Failing to Plan is Planning to Fail


Mar 04, 2017

We often use the Program for International Student Assessment (PISA) to compare student performance of our children to those around the world.  And yet, if we compare the working conditions of teachers in some of the countries with the highest scores to those conditions we face here, stark differences emerge.

Author Thomas Friedman studied education in Shanghai, China, for instance (a place that consistently has some of the highest PISA scores), and found teachers have significantly more time for planning and their own learning. Take the case of elementary school teacher Teng Jiao, who works a school day from 8:35am to 4:30pm, and typically teaches three 35-minute lessons.  Friedman writes the rest of the teacher’s day “is spent on lesson planning, training online or with his team, having other teachers watch his class and tell him how to improve and observing the classrooms of master teachers.”
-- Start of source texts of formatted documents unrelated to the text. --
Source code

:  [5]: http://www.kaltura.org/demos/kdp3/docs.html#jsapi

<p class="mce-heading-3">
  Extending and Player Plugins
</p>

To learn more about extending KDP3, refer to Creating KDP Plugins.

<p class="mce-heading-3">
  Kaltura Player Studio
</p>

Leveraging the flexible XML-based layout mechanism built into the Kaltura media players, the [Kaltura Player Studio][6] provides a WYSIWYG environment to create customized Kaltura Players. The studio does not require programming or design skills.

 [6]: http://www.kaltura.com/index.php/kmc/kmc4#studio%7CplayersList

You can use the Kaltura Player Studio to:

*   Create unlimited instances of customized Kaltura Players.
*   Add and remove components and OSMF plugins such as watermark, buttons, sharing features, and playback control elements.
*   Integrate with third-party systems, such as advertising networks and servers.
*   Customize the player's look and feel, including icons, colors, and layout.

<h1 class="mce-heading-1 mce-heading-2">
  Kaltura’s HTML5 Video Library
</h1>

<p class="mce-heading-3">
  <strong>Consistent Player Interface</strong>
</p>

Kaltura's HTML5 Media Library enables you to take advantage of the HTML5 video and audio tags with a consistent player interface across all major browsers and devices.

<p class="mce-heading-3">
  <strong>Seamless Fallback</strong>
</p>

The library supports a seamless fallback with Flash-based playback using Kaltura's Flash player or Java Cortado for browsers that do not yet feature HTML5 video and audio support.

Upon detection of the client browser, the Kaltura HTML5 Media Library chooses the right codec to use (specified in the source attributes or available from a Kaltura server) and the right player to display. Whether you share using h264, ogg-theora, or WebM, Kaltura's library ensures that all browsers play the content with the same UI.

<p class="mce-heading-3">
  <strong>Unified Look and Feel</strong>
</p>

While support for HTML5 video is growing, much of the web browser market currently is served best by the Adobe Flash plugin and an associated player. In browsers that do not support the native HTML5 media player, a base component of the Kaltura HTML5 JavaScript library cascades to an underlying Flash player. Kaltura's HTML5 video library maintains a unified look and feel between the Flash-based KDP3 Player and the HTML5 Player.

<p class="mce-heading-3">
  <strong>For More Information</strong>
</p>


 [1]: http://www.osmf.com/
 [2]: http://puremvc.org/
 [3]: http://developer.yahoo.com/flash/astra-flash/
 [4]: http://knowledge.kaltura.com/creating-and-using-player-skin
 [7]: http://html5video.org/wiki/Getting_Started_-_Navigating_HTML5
According to a 2010 report released by the Stanford Center for Opportunity Policy in Education, educators from other countries have on average 15-25 hours per week to plan, while in the US, that number is 3-5 hours per week. Authors Linda Darling-Hammond, Ruth Chung Wei, and Alethea Andree describe the need for at least 10 hours every week for teachers to use for curriculum planning alone.  The authors write, “In high achieving nations, teachers’ professional learning is a high priority and teachers are treated as professionals.”

Teacher Timothy Walker writes “Taught by Finland,” a blog describing the stark differences between education in the US and the country often referenced by educational researchers as the lighthouse for performance on PISA.  Last year, Walker published an article in the Atlantic, “When Finnish Teachers Work in America’s Public Schools,” where a former Finnish teacher describes working in an American school.  “I feel rushed, nothing gets done properly; there is very little joy, and no time for reflection or creative thinking.”

Teacher planning time matters.  Winston Churchill and others made famous the phrase, “failing to plan, is planning to fail.”  That’s why a reduction in planning time hurts the profession of teaching, and the outcomes we want for our schools and our community.